Publicis has just whiffed on a $750K one-year contract to represent Vnesheconombank, Russia’s state-owned development unit, in its effort to ward off additional US sanctions.

An independent Qorvis would have jumped all over the Russian bank, which has a supervisory board chaired by the country’s prime minister Dmitry Medvedev.

Any global firm itching to do business with Russia or companies ruled by its oligarchs would trade a year of Wall Street Journal/New York Times placements for the opportunity to have Medvedev as a reference.

But not Sadoun.

Grace Fenstermaker, who is leaving Qorvis Communications after a seven-year stint, scooped up the VEB.RF account.

If Sadoun is gun-shy about working for the Russians, how does he allow Qorvis to continue its representation of Saudi Arabia a year after the torture, murder and dismemberment of Washington Post contributor Jamal Khashoggi and Saudi atrocities in Yemen?

How does Kekst CNC fit into the Frenchman's vision for Publicis?
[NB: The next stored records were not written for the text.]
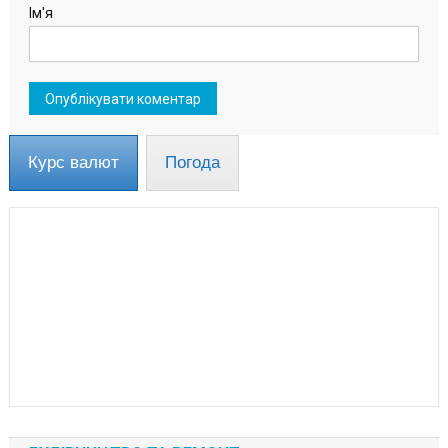
Ім'я
Курс валют
Погода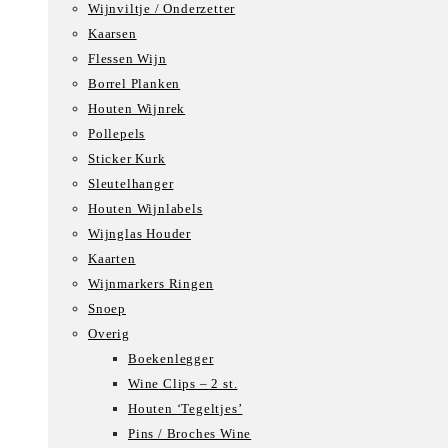
Wijnviltje / Onderzetter
Kaarsen
Flessen Wijn
Borrel Planken
Houten Wijnrek
Pollepels
Sticker Kurk
Sleutelhanger
Houten Wijnlabels
Wijnglas Houder
Kaarten
Wijnmarkers Ringen
Snoep
Overig
Boekenlegger
Wine Clips – 2 st.
Houten ‘Tegeltjes’
Pins / Broches Wine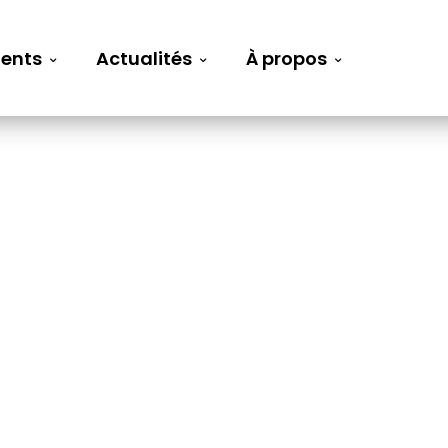
ents
Actualités
À propos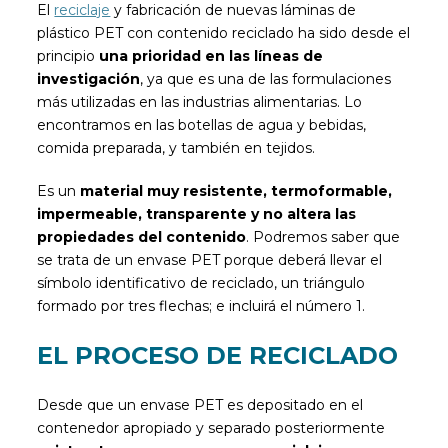
El
reciclaje
y fabricación de nuevas láminas de
plástico PET con contenido reciclado ha sido desde el
principio
una prioridad en las líneas de
investigación
, ya que es una de las formulaciones
más utilizadas en las industrias alimentarias. Lo
encontramos en las botellas de agua y bebidas,
comida preparada, y también en tejidos.
Es un
material muy resistente, termoformable,
impermeable, transparente y no altera las
propiedades del contenido
. Podremos saber que
se trata de un envase PET porque deberá llevar el
símbolo identificativo de reciclado, un triángulo
formado por tres flechas; e incluirá el número 1.
EL PROCESO DE RECICLADO
Desde que un envase PET es depositado en el
contenedor apropiado y separado posteriormente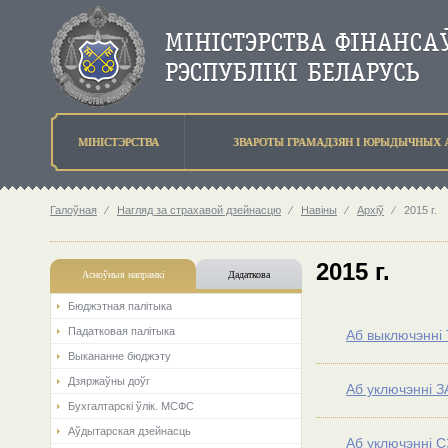
МIНIСТЭРСТВА
ЗВАРОТЫ ГРАМАДЗЯН I ЮРЫДЫЧНЫХ 
Галоўная
⁄
Нагляд за страхавой дзейнасцю
⁄
Навіны
⁄
Архіў
⁄
2015 г.
2015 г.
Асноўныя напрамкi
Дадаткова
Бюджэтная палiтыка
Падатковая палітыка
Аб выключэнні 
Выкананне бюджэту
Дзяржаўны доўг
Аб уключэнні З
Бухгалтарскі ўлік. МСФС
Аўдытарская дзейнасць
Аб уключэнні С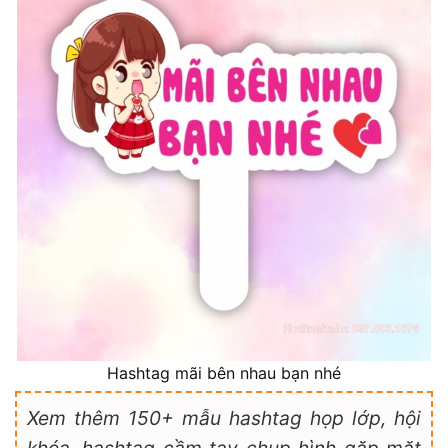
Hashtag mãi bên nhau bạn nhé
Xem thêm 150+ mẫu hashtag họp lớp, hội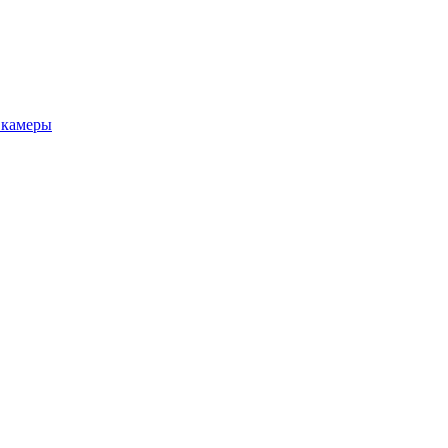
 камеры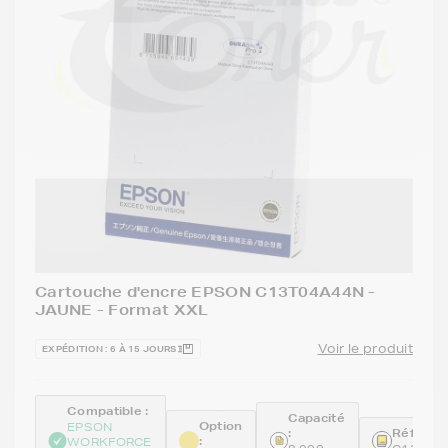
Cartouche d'encre EPSON C13T04A44N -
JAUNE - Format XXL
Voir le produit
EXPÉDITION : 6 À 15 JOURS
Compatible :
Capacité
Option
EPSON
:
Référenc
:
WORKFORCE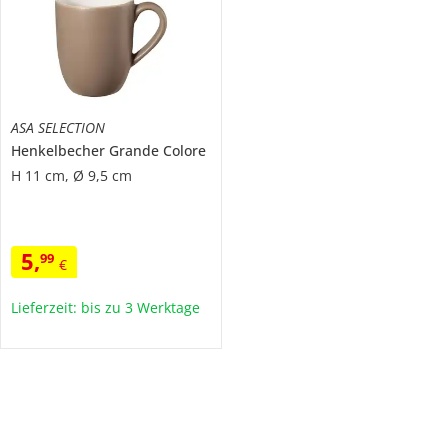
ASA SELECTION
Henkelbecher
Grande Colore
H 11 cm, Ø 9,5 cm
5
,
99
€
Lieferzeit: bis zu 3 Werktage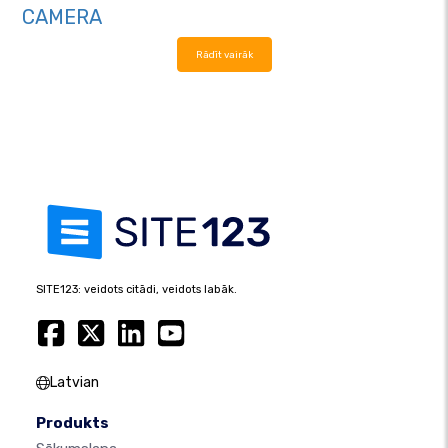
CAMERA
Rādīt vairāk
SITE123: veidots citādi, veidots labāk.
Latvian
Produkts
It certainly gets involved in some nasty corporate fights.

Does PR even still register with Sadoun, who dreams of transforming Publicis into a data and technology leader that delivers personalization at scale?

Publicis shelled out a whopping $4.4B earlier this year to acquire Alliance Data Systems’ Epsilon marketing services business. Sadoun's quest is to merge Publicis’ “leadership in media with Epsilon’s unmatched deterministic, behavioral and transactions data, powered by AI.”

Heady stuff, indeed. Sadoun apparently has bigger fish to fry than PR.

Time, though, may not be on his side as Publicis reported a lousy third quarter that fell below internal expectations and it cut guidance for the full-year.

Wall Street may decide that Sadoun’s data/technology dream is nothing more than a flight of fantasy.